- [TASK GOAL]: Swap "put down" for "write down" in the entries from the line with "Shift log line, electricity" up to and including the line with "Noted: **9.75** kV", and give those lines again with nothing else changed. Leave the pictures out.

- [SOURCE MATERIAL]:
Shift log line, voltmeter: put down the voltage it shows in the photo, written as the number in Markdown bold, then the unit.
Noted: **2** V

* * *

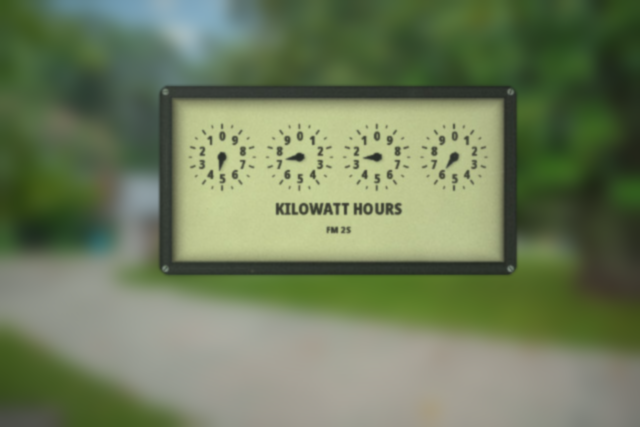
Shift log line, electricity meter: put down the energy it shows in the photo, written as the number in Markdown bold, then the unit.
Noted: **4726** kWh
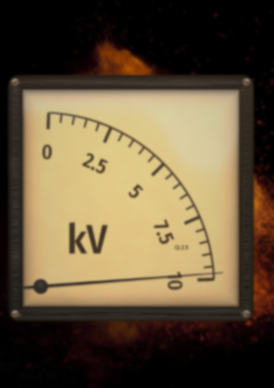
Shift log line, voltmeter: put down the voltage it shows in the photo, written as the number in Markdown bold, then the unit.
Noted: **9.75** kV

==

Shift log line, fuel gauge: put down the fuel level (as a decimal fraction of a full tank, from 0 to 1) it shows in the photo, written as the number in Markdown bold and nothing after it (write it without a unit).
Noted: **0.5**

- [WRITTEN RESPONSE]:
Shift log line, electricity meter: write down the energy it shows in the photo, written as the number in Markdown bold, then the unit.
Noted: **4726** kWh
Shift log line, voltmeter: write down the voltage it shows in the photo, written as the number in Markdown bold, then the unit.
Noted: **9.75** kV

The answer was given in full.